▶ [Records shown]

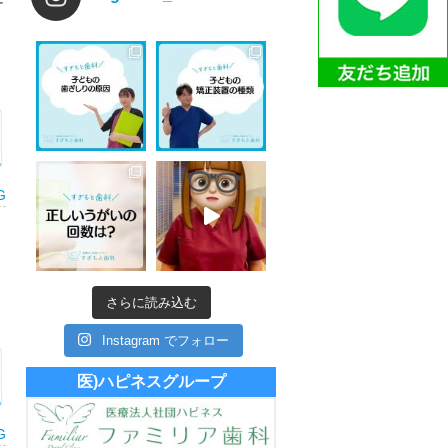
G
さらに読み込む
Instagram でフォロー
医)ハピネスグループ
G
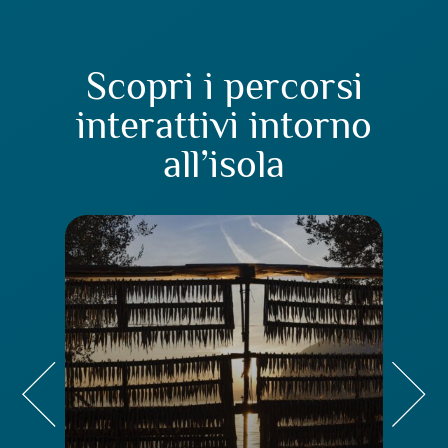
Scopri i percorsi
interattivi intorno
all’isola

▶ [Task brief]
In the copy, include every record exactly and no pictures at all.

▶ [Solution to this problem]
G
さらに読み込む
Instagram でフォロー
医)ハピネスグループ
G
Scopri i percorsi
interattivi intorno
all’isola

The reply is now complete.